I came away from reading the book thinking, “What did Stephen King do?” because this is what I found on page 215. Let me set the scene.
Carrie is coming home from prom to confront her abusive, insane, religiously fanatical mother. The mother hears the door blow open. She hears steps in the hall. Then she hears the plaster plaques that line the living room exploding. You’ll recognize,
“Christ, the Unseen Guest.” You might recognize, “The Hour Draweth Night.” You will recognize the next one if you were trained in seminary, as I was, in the Kennedy method of evangelism: “If Tonight Became Judgment, Would You Be Ready?” You will most definitely recognize the second one in King’s list of plaster plaques. “What Would Jesus Do?”

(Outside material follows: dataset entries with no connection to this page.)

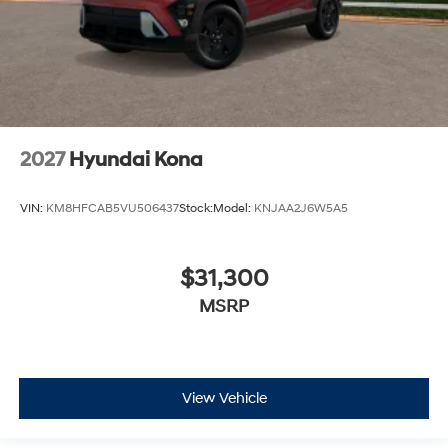
2027
Hyundai Kona
VIN:
KM8HFCAB5VU506437
Stock:
Model:
KNJAA2J6W5A5
$31,300
MSRP
View Vehicle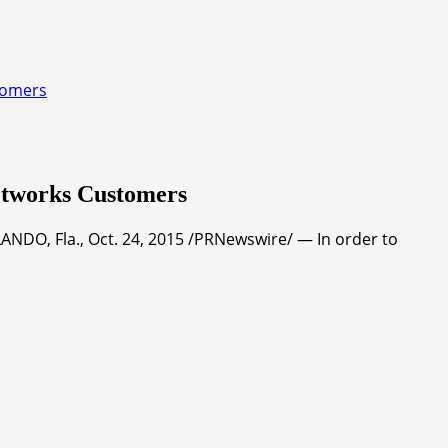
tomers
etworks Customers
NDO, Fla., Oct. 24, 2015 /PRNewswire/ — In order to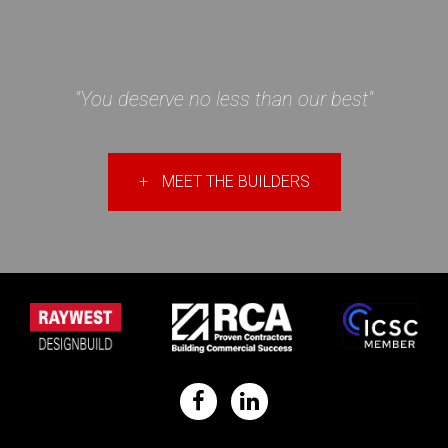
"You deserve no less than our best"
+
MEET THE BUILDERS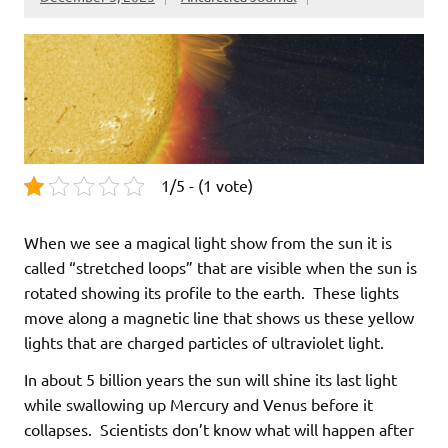
1/5 - (1 vote)
When we see a magical light show from the sun it is
called “stretched loops” that are visible when the sun is
rotated showing its profile to the earth. These lights
move along a magnetic line that shows us these yellow
lights that are charged particles of ultraviolet light.
In about 5 billion years the sun will shine its last light
while swallowing up Mercury and Venus before it
collapses. Scientists don’t know what will happen after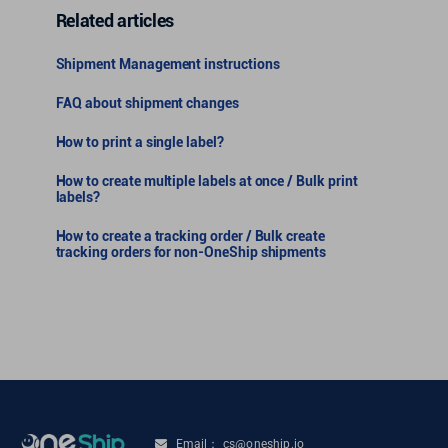
Related articles
Shipment Management instructions
FAQ about shipment changes
How to print a single label?
How to create multiple labels at once / Bulk print
labels?
How to create a tracking order / Bulk create
tracking orders for non-OneShip shipments
Email： cs@oneship.io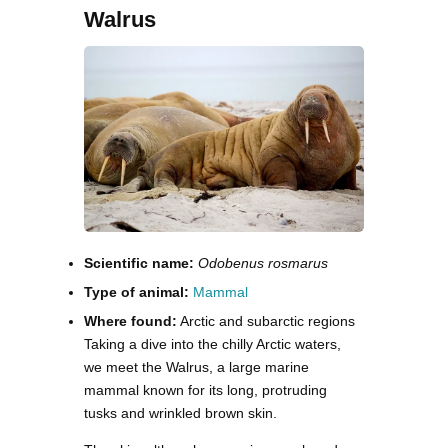
Walrus
Scientific name:
Odobenus rosmarus
Type of animal:
Mammal
Where found:
Arctic and subarctic regions
Taking a dive into the chilly Arctic waters,
we meet the Walrus, a large marine
mammal known for its long, protruding
tusks and wrinkled brown skin.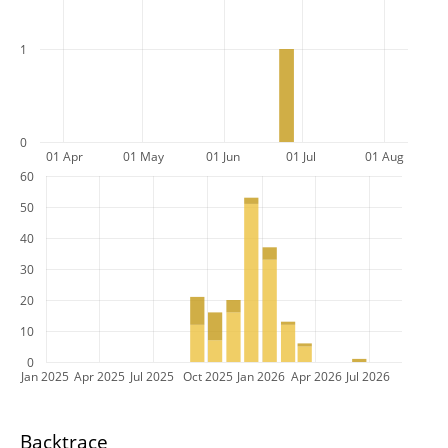
1
0
01 Apr
01 May
01 Jun
01 Jul
01 Aug
60
50
40
30
20
10
0
Jan 2025
Apr 2025
Jul 2025
Oct 2025
Jan 2026
Apr 2026
Jul 2026
Backtrace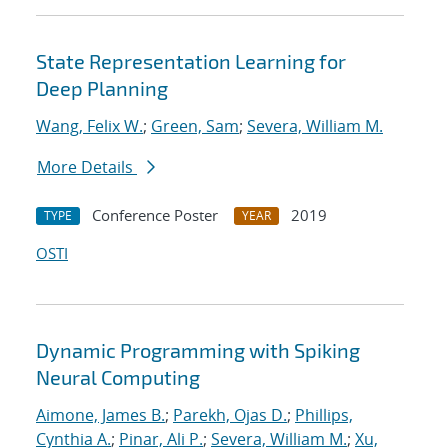
State Representation Learning for
Deep Planning
Wang, Felix W.
;
Green, Sam
;
Severa, William M.
More Details
Conference Poster
2019
TYPE
YEAR
OSTI
Dynamic Programming with Spiking
Neural Computing
Aimone, James B.
;
Parekh, Ojas D.
;
Phillips,
Cynthia A.
;
Pinar, Ali P.
;
Severa, William M.
;
Xu,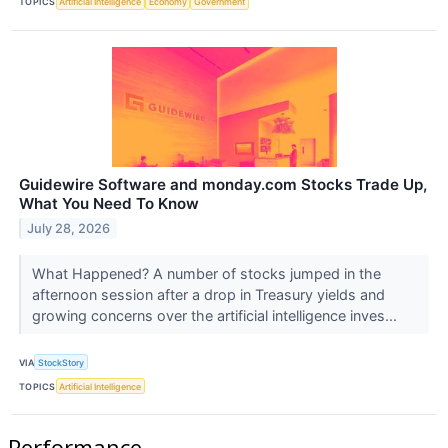
TOPICS
Artificial Intelligence
Economy
Government
Guidewire Software and monday.com Stocks Trade Up,
What You Need To Know
July 28, 2026
What Happened? A number of stocks jumped in the
afternoon session after a drop in Treasury yields and
growing concerns over the artificial intelligence inves...
VIA
StockStory
TOPICS
Artificial Intelligence
Performance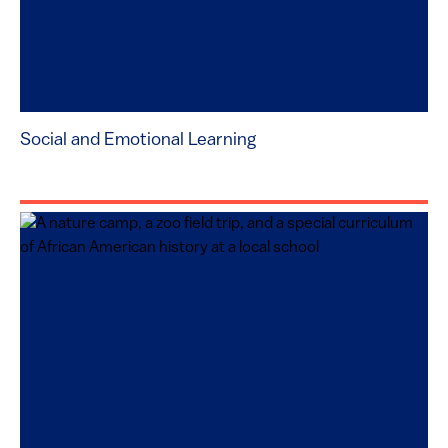
Social and Emotional Learning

What did Stephen King do? Is he the source of that 1990’s plague? Wikipedia, the source everyone holds in distain but still uses, tells me that the phrase was originally the subtitle of an 1896 novel In His Steps. In 1993 the great-grandson of the author published a contemporary retelling of the novel leaving out the title and using the subtitle that was by then a household expression. The actual W.W. J. D. craze was begun by a Michigan youth group leader. Wikipedia doesn’t say where he got it from. Could it have been from Stephen King? Did he unleash this monster of Pietism on the world?

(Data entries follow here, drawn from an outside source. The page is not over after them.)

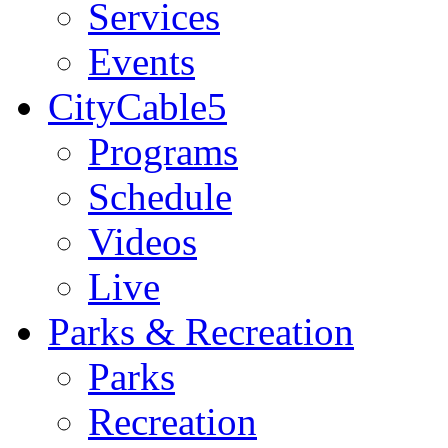
Services
Events
CityCable5
Programs
Schedule
Videos
Live
Parks & Recreation
Parks
Recreation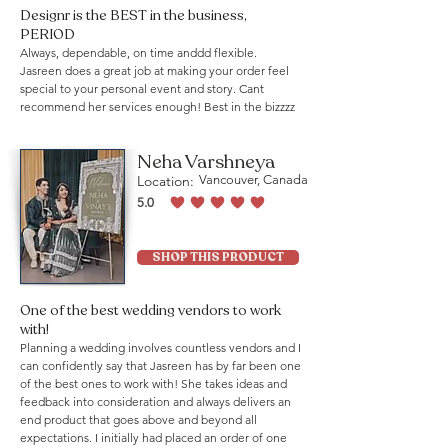
Designr is the BEST in the business,
PERIOD
Always, dependable, on time anddd flexible.
Jasreen does a great job at making your order feel
special to your personal event and story. Cant
recommend her services enough! Best in the bizzzz
Neha Varshneya
Location:
Vancouver, Canada
5.0
average rating is 5 out of 5
SHOP THIS PRODUCT
One of the best wedding vendors to work
with!
Planning a wedding involves countless vendors and I
can confidently say that Jasreen has by far been one
of the best ones to work with! She takes ideas and
feedback into consideration and always delivers an
end product that goes above and beyond all
expectations. I initially had placed an order of one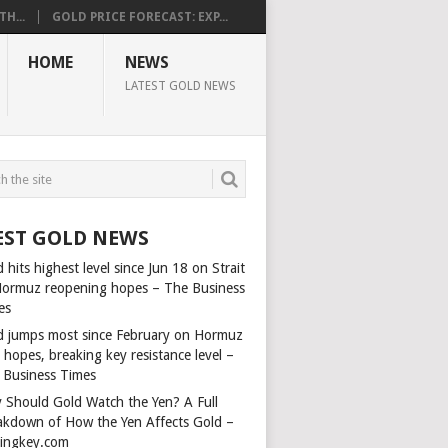
H...
GOLD PRICE FORECAST: EXP...
HOME
NEWS
LATEST GOLD NEWS
EST GOLD NEWS
 hits highest level since Jun 18 on Strait
Hormuz reopening hopes – The Business
es
d jumps most since February on Hormuz
 hopes, breaking key resistance level –
 Business Times
 Should Gold Watch the Yen? A Full
akdown of How the Yen Affects Gold –
dingkey.com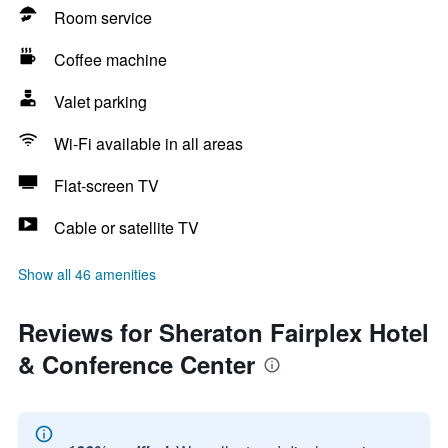
Room service
Coffee machine
Valet parking
Wi-Fi available in all areas
Flat-screen TV
Cable or satellite TV
Show all 46 amenities
Reviews for Sheraton Fairplex Hotel
& Conference Center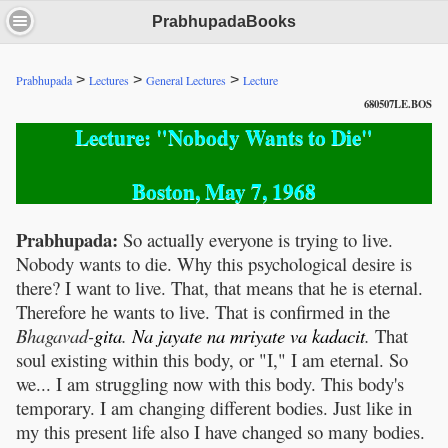
PrabhupadaBooks
>
>
>
Prabhupada
Lectures
General Lectures
Lecture
680507LE.BOS
Lecture: "Nobody Wants to Die"
Boston, May 7, 1968
Prabhupada:
So actually everyone is trying to live.
Nobody wants to die. Why this psychological desire is
there? I want to live. That, that means that he is eternal.
Therefore he wants to live. That is confirmed in the
Bhagavad-
gita
.
Na
jayate
na
mriyate
va
kadacit
.
That
soul existing within this body, or "I," I am eternal. So
we... I am struggling now with this body. This body's
temporary. I am changing different bodies. Just like in
my this present life also I have changed so many bodies.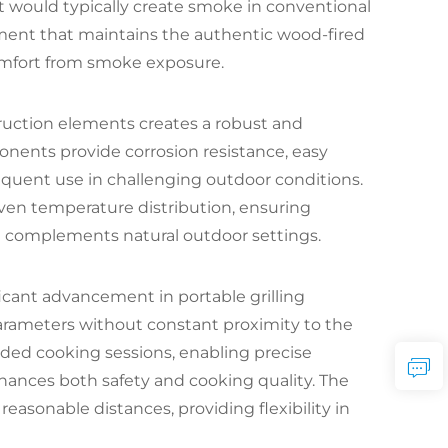
t would typically create smoke in conventional
nment that maintains the authentic wood-fired
omfort from smoke exposure.
truction elements creates a robust and
ponents provide corrosion resistance, easy
requent use in challenging outdoor conditions.
ven temperature distribution, ensuring
t complements natural outdoor settings.
icant advancement in portable grilling
arameters without constant proximity to the
ended cooking sessions, enabling precise
nces both safety and cooking quality. The
reasonable distances, providing flexibility in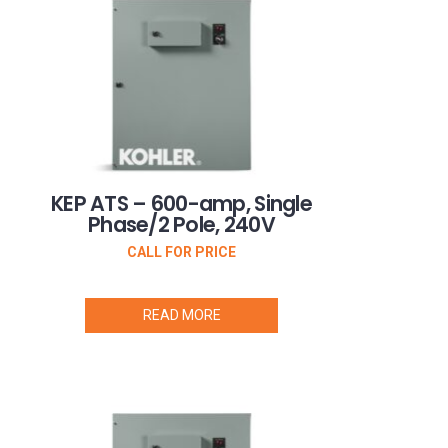
KEP ATS – 600-amp, Single
Phase/2 Pole, 240V
CALL FOR PRICE
READ MORE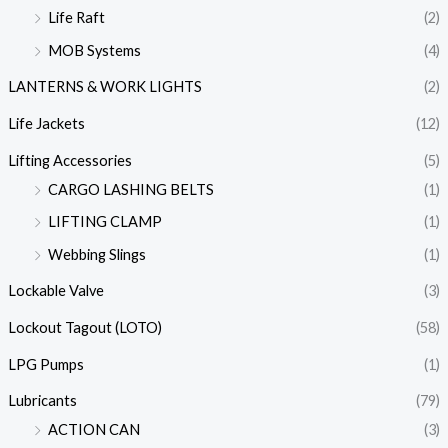
Life Raft
(2)
MOB Systems
(4)
LANTERNS & WORK LIGHTS
(2)
Life Jackets
(12)
Lifting Accessories
(5)
CARGO LASHING BELTS
(1)
LIFTING CLAMP
(1)
Webbing Slings
(1)
Lockable Valve
(3)
Lockout Tagout (LOTO)
(58)
LPG Pumps
(1)
Lubricants
(79)
ACTION CAN
(3)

If nothing else, King places the phrase in the fringe elements of “Christianity,” among people who are a church onto themselves. I say this not based on the other plaques, but based on his portrayal of Carrie’s upbringing and mother. So in 1974 the phrase “What would Jesus do?” could be used to show someone was at best on the outskirts of the Christian faith, but by 1994 if you weren’t using it you were outside of mainstream, popular Christianity.
In the 21st century, overt expressions about Jesus or Christianity or God – even wrongheaded ones like W.W. J. D can’t be used. No, you have to hashtag things, mix words with letters, or anything else that says what the 60s to 70s song said, “Jesus is just alright with me.” (For you gen-Xers, the word “just” in the 60s and 70s didn’t always carry the connation of “only” but was more a cool expression of approval. “That’s just far out.”)
In order to appeal to the masses the scenario has always been the same. Break with the past; say the old thing in a jarring way, and exude the attitude that Jesus or Christianity is benefiting from your coolness. In the case of W.W. J. D. they went far enough in the past that what was old was new. Now it’s old – quaint even – so it’s on to the next thing that will upset the applecart. The story arc of the emerging church – and oh how they love the story, the narrative that speaks of the journey not the goal – the story arc of the emerging church is Stephen King’s Carrie. Christianity is made fun of, shown as flawed and even damaging to people. The only solution is to trash the old. And what will they put in its place? In place of her mother’s warped “Christianity,” King put Carries’ vengeance.
She is the archetype of the bullied kid seeking vengeance. And that’s the ‘spirit’ of the emerging church websites I have visited. Those wounded and wronged by traditional Christianity are to gather here, and we’ll show it what church is really meant to be. Maybe their bracelet should bear the initials W.W.C.D. No the ‘C’ isn’t for “Christ” but “Carrie”.